Aumentaron los casos de fiebre amarilla en Latinoamérica

La propagación del virus más allá de la región amazónica, con brotes activos en varios países y la baja inmunización preocupan a expertos y autoridades sanitarias.

El alerta sanitario por el avance de la fiebre amarilla en América Latina renovó la preocupación sobre la prevención en la Argentina.

Un incremento sostenido de casos en países vecinos y la expansión del brote fuera de la región amazónica, confirmados por la Organización Panamericana de la Salud (OPS), llevaron a actualizar recomendaciones en Argentina sobre quiénes deben vacunarse y cómo acceder a la inmunización según residencia o motivos de viaje.

Las autoridades sanitarias nacionales diferencian entre personas que viven en zonas endémicas y quienes se trasladan a regiones de riesgo dentro o fuera del país.

Ante este nuevo escenario epidemiológico, la consulta oportuna y el acceso adecuado a la vacuna se vuelven medidas clave para disminuir el riesgo de contagio, junto con otras estrategias de prevención recomendadas por organismos internacionales y el Ministerio de Salud.

Un aumento sostenido de casos de fiebre amarilla sacude a América Latina con cifras que no se registraban desde hacía más de una década, de acuerdo con los datos difundidos por la OPS y la Organización Mundial de la Salud (OMS).

Los registros de 2025 confirman la expansión de la enfermedad más allá de la región amazónica, con brotes activos en Brasil, Colombia, Perú, Ecuador y Bolivia.

La cantidad de casos confirmados casi triplicó la del año anterior y la letalidad supera el 40%. Especialistas y entidades sanitarias subrayan el aumento del riesgo de brotes en áreas antes consideradas seguras y alertan por la baja cobertura de vacunación en la región.

Según la información aportada por la OPS, Brasil encabeza el listado con 111 casos confirmados y 44 muertes. Colombia reportó 74 infecciones y 31 fallecimientos, mientras que Perú, Ecuador y Bolivia sumaron decenas de casos adicionales. En muchas situaciones, los pacientes no tenían antecedentes de vacunación contra la fiebre amarilla, lo que acentúa el desafío para los sistemas de salud pública.

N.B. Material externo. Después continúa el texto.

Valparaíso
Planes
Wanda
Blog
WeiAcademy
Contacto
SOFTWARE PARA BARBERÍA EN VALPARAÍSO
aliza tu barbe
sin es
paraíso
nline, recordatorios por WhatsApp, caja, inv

Los reportes internacionales destacan que se detectaron contagios en zonas montañosas, subtropicales y cercanas a ciudades importantes, lo que obliga a replantear las estrategias de control. Un artículo técnico publicado por la agencia advirtió: “la mayoría de las personas infectadas no estaban inmunizadas contra la fiebre amarilla, pese a que la vacuna es segura, asequible y eficaz de por vida con una sola dosis”.

La expansión geográfica impactó a regiones como el departamento de Tolima en Colombia, el estado de São Paulo en Brasil y zonas limítrofes de Ecuador, Perú y Bolivia. El fenómeno se vincula tanto a la movilidad humana como a la presencia de epizootias, es decir, muertes masivas de primates no humanos, que sirven como señal de alerta para los epidemiólogos. La OPS recomienda promover la vacunación masiva en territorios de riesgo y mantener vigilancia activa de los brotes y sospechas en humanos y fauna silvestre.